#### Article:
————
[<prev] [next>] [<thread-prev] [thread-next>] [day] [month] [year] [list]
Message-Id: <55875cff-fe7f-a468-0f6a-29f569fe995d@linux.vnet.ibm.com>
Date: Mon, 20 Feb 2017 09:41:48 +0530
From: Hari Bathini <hbathini@...ux.vnet.ibm.com>
To: Peter Zijlstra <peterz@...radead.org>
Cc: ast@...com, lkml <linux-kernel@...r.kernel.org>, acme@...nel.org,
alexander.shishkin@...ux.intel.com, mingo@...hat.com,
daniel@...earbox.net, rostedt@...dmis.org,
Ananth N Mavinakayanahalli <ananth@...ux.vnet.ibm.com>,
ebiederm@...ssion.com, sargun@...gun.me,
Aravinda Prasad <aravinda@...ux.vnet.ibm.com>,
brendan.d.gregg@...il.com, jolsa@...hat.com
Subject: Re: [PATCH v6 1/3] perf: add PERF_RECORD_NAMESPACES to include
namespaces related info
Hi Peter,
On Thursday 16 February 2017 03:58 PM, Peter Zijlstra wrote:
> On Wed, Feb 08, 2017 at 02:01:24PM +0530, Hari Bathini wrote:
>> With the advert of container technologies like docker, that depend
>> on namespaces for isolation, there is a need for tracing support for
>> namespaces. This patch introduces new PERF_RECORD_NAMESPACES event
>> for tracing based on namespaces related info. This event records
>> the device and inode numbers for every namespace of all processes.
>>
>> While device number is same for all namespaces currently, that may
> 'While device numbers are the same ..." ?
>
>> change in future, to avoid the need for a namespace of namespaces.
> Unfinished sentence
Unnecessary comma spoiled the sentence, I guess.
>> Recording device number along with inode number will take care of such
>> scenario.
> More words on why this is so? Because I've no clue.
This should have read:
"Each namespace has a combination of device and inode numbers. Though
every namespace has the same device number currently, that may change
in future to avoid the need for a namespace of namespaces. Considering
such possibility, record both device and inode numbers separately for
each namespace."
Will update changelog accordingly..
>> @@ -6584,6 +6590,135 @@ void perf_event_comm(struct task_struct *task, bool exec)
————
#### Aim A:
Collect every line of the listing that contains the string "derivedFrom", treating uppercase and lowercase as different.
————
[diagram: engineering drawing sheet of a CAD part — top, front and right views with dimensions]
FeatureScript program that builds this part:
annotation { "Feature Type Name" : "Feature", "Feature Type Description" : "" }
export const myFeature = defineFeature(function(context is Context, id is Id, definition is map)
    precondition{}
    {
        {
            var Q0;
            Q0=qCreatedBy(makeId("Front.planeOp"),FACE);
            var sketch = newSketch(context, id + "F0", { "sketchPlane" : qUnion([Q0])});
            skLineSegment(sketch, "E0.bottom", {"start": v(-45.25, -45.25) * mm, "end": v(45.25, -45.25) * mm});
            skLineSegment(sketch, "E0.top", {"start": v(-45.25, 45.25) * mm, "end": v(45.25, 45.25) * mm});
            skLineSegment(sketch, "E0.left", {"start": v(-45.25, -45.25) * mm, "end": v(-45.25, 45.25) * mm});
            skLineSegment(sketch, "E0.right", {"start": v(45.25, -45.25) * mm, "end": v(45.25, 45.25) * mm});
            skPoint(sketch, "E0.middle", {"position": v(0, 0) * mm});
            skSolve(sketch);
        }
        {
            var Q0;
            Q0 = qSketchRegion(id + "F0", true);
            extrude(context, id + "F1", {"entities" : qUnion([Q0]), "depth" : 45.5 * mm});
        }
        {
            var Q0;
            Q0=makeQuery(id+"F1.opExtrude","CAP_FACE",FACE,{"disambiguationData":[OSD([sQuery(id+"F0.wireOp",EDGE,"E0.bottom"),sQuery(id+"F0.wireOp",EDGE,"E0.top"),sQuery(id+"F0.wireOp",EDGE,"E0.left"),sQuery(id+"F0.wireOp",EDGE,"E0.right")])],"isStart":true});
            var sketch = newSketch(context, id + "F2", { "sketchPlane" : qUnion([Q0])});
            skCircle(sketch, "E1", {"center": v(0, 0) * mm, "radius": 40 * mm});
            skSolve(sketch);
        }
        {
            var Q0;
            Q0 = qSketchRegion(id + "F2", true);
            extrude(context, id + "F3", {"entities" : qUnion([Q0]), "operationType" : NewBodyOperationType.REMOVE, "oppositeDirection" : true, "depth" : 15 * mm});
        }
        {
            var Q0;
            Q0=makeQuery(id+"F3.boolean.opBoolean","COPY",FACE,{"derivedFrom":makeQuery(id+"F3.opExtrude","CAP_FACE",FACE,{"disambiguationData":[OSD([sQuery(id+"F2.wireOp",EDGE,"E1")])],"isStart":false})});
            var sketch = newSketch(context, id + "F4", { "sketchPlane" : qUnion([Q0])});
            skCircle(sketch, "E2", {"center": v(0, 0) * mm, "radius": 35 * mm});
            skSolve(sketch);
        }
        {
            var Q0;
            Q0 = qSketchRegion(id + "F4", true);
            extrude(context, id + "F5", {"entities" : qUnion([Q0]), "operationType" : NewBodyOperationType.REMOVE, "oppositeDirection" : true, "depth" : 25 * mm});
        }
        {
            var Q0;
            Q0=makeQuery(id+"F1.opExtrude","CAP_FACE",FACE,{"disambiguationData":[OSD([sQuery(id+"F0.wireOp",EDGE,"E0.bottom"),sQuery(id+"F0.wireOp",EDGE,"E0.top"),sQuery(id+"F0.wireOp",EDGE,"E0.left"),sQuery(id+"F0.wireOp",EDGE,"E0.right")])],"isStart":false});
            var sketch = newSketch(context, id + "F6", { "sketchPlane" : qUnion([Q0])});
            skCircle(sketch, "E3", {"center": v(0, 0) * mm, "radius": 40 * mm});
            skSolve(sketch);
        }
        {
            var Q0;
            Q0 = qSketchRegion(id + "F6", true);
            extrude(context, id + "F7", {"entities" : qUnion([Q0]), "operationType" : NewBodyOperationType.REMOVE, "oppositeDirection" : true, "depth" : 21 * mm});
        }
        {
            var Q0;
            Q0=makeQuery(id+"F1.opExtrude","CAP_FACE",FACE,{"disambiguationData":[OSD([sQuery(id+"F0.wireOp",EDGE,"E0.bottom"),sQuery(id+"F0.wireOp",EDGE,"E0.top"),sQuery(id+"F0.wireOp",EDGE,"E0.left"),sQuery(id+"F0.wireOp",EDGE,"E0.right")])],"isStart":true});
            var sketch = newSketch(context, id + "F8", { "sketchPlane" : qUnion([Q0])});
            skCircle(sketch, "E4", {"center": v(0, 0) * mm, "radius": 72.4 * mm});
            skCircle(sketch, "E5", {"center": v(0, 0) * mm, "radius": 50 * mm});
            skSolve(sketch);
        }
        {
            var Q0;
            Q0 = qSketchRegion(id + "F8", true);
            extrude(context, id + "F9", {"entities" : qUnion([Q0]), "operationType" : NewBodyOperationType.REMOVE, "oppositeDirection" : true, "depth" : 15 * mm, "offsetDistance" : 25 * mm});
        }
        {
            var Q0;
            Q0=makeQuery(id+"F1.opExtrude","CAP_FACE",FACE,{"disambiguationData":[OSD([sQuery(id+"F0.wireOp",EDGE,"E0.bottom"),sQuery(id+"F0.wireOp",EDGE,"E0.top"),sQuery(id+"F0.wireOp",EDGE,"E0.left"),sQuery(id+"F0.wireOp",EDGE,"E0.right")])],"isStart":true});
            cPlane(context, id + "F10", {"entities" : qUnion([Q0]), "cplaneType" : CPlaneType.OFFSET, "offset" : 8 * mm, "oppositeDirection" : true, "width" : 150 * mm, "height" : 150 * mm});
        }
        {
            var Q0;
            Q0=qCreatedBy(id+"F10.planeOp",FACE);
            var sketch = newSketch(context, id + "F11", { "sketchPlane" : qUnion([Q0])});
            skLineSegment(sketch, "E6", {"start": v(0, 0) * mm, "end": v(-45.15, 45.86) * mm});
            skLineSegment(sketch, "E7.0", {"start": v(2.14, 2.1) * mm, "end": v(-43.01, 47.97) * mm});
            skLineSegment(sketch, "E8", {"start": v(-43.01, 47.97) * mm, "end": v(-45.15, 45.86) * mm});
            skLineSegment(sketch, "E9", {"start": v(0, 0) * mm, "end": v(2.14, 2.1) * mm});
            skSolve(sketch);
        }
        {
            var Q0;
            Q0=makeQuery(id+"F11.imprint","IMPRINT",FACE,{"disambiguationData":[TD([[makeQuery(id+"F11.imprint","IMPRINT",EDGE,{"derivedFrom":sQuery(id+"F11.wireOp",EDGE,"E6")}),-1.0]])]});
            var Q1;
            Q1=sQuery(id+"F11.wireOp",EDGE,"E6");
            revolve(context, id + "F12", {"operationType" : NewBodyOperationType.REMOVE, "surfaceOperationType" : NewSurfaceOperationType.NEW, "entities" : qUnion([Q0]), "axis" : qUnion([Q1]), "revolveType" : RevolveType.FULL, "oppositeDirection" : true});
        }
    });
————
#### Aim B:
Extend the perf namespaces patch discussion from the point where it stops.

#### Task result A:
            Q0=makeQuery(id+"F3.boolean.opBoolean","COPY",FACE,{"derivedFrom":makeQuery(id+"F3.opExtrude","CAP_FACE",FACE,{"disambiguationData":[OSD([sQuery(id+"F2.wireOp",EDGE,"E1")])],"isStart":false})});
            Q0=makeQuery(id+"F11.imprint","IMPRINT",FACE,{"disambiguationData":[TD([[makeQuery(id+"F11.imprint","IMPRINT",EDGE,{"derivedFrom":sQuery(id+"F11.wireOp",EDGE,"E6")}),-1.0]])]});

#### Task result B:
>> }
>>
>> /*
>> + * namespaces tracking
>> + */
>> +
>> +struct namespaces_event_id {
>> + struct perf_event_header header;
>> +
>> + u32 pid;
>> + u32 tid;
>> + u32 nr_namespaces;
>> + struct perf_ns_link_info link_info[NAMESPACES_MAX];
>> +};
> Contains the same hole and makes the record depend on architecture
> alignment requirements.
Ugh! Let me change nr_namespaces type to u64 and also drop name field
in perf_ns_link_info struct.
>> +static void perf_fill_ns_link_info(struct perf_ns_link_info *ns_link_info,
>> + struct task_struct *task,
>> + const struct proc_ns_operations *ns_ops)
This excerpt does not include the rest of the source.